» **WHAT NEEDS TO BE DONE**
The result should be the lines from the one holding "Mettreva jour le wiki, due: Dec 4 -> Dec 3" to the final line of the records, retyped exactly.

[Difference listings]
· · · · · · ·
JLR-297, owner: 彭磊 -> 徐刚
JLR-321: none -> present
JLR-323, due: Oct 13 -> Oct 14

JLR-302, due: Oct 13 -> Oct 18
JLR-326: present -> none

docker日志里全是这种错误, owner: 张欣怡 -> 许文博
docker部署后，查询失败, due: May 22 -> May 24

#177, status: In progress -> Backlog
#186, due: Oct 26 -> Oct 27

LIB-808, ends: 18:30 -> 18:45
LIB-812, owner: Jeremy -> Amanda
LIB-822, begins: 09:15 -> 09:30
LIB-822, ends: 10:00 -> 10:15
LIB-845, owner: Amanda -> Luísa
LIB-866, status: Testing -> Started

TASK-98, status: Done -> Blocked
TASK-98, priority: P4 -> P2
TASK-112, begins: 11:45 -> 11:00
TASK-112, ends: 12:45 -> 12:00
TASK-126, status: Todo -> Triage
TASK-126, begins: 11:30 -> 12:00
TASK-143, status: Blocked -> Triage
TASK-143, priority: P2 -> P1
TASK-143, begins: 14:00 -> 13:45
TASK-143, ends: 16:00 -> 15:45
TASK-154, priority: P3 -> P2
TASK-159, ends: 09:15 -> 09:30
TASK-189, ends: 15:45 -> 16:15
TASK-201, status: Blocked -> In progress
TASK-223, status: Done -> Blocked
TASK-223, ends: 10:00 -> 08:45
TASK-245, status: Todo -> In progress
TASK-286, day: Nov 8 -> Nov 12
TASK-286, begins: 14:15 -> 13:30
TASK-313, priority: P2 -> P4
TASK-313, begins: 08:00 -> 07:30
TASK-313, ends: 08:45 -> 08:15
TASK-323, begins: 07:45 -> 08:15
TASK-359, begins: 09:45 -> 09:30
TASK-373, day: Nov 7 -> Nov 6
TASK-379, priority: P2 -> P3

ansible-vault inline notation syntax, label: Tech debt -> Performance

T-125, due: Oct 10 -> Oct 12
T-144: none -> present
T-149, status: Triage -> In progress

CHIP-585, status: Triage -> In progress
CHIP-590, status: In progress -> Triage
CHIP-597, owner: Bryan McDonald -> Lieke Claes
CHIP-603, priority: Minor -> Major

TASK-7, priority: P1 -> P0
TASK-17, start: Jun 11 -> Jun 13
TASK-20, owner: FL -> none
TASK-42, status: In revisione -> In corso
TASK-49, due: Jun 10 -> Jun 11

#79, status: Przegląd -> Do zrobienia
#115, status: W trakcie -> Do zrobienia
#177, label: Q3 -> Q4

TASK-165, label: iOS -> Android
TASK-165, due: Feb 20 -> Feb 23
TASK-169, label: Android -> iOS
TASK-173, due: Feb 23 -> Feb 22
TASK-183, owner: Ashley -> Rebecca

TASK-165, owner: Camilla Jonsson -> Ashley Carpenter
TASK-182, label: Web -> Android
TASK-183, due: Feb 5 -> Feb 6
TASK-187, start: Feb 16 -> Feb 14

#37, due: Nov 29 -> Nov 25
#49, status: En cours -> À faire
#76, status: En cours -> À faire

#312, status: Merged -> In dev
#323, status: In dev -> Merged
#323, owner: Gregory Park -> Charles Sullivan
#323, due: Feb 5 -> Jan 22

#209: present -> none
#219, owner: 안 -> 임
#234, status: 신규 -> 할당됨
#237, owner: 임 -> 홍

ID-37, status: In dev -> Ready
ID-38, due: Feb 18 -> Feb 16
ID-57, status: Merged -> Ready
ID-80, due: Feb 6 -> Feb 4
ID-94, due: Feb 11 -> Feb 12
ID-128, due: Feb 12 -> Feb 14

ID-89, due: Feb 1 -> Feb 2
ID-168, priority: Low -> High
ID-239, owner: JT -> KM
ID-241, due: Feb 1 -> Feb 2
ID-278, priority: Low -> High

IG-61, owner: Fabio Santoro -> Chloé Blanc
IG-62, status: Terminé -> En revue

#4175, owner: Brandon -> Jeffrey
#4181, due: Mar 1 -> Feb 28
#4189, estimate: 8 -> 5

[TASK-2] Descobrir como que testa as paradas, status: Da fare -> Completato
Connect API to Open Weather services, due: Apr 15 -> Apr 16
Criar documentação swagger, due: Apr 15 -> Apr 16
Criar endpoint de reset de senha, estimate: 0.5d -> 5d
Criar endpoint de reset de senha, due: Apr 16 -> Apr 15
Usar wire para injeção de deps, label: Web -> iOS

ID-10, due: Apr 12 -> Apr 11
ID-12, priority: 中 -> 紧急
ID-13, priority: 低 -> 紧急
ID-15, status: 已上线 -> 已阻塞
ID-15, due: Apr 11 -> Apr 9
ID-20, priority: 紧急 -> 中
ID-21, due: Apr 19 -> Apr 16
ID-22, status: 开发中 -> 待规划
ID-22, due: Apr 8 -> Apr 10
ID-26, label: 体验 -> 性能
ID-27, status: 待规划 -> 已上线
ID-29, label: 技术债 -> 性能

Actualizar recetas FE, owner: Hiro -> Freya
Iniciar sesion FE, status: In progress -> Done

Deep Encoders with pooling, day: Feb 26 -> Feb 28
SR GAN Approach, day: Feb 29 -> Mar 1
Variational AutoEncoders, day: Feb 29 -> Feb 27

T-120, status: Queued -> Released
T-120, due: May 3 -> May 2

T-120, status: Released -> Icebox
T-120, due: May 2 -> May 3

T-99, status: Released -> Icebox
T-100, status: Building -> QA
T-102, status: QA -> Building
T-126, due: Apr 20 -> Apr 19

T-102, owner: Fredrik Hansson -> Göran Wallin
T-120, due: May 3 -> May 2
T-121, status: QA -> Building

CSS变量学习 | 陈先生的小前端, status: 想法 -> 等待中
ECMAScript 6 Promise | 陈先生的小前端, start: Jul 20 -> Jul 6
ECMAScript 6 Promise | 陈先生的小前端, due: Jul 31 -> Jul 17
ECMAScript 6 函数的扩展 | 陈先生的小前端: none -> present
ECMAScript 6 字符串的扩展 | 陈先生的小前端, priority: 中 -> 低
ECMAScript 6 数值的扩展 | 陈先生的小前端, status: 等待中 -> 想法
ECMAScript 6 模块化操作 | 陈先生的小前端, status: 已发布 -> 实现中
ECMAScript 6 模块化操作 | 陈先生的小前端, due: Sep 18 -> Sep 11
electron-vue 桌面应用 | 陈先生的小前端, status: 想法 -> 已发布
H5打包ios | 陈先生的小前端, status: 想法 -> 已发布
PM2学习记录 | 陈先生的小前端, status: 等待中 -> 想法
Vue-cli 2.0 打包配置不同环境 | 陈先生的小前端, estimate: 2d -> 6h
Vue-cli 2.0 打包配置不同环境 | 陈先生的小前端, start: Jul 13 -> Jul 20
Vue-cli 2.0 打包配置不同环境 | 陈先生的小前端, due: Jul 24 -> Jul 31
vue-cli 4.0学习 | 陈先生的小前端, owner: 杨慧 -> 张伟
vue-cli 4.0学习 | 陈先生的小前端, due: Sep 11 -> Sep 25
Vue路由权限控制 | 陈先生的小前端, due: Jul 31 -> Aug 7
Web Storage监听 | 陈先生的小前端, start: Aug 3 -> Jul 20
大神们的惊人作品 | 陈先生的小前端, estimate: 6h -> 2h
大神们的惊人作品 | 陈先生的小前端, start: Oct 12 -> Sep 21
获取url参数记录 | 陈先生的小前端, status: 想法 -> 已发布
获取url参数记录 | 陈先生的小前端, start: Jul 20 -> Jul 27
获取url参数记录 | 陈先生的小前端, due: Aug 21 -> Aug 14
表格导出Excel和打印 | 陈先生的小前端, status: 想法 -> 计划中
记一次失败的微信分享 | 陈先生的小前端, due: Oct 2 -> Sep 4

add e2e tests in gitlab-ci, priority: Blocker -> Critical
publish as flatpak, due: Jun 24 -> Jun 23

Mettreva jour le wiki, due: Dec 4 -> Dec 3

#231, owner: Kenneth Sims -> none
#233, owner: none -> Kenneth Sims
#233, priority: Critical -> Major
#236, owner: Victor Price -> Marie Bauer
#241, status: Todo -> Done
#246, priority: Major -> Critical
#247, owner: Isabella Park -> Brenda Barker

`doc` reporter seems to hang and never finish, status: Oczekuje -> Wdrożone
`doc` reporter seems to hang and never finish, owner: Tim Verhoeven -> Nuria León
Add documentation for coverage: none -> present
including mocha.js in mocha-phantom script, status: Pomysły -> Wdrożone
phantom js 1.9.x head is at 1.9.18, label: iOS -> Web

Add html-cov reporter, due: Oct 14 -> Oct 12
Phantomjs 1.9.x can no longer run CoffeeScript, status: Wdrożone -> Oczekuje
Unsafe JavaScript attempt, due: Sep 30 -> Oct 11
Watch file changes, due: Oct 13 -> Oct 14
· · · · · · ·
» **SOLUTION FOR THIS PROBLEM**
Mettreva jour le wiki, due: Dec 4 -> Dec 3

#231, owner: Kenneth Sims -> none
#233, owner: none -> Kenneth Sims
#233, priority: Critical -> Major
#236, owner: Victor Price -> Marie Bauer
#241, status: Todo -> Done
#246, priority: Major -> Critical
#247, owner: Isabella Park -> Brenda Barker

`doc` reporter seems to hang and never finish, status: Oczekuje -> Wdrożone
`doc` reporter seems to hang and never finish, owner: Tim Verhoeven -> Nuria León
Add documentation for coverage: none -> present
including mocha.js in mocha-phantom script, status: Pomysły -> Wdrożone
phantom js 1.9.x head is at 1.9.18, label: iOS -> Web

Add html-cov reporter, due: Oct 14 -> Oct 12
Phantomjs 1.9.x can no longer run CoffeeScript, status: Wdrożone -> Oczekuje
Unsafe JavaScript attempt, due: Sep 30 -> Oct 11
Watch file changes, due: Oct 13 -> Oct 14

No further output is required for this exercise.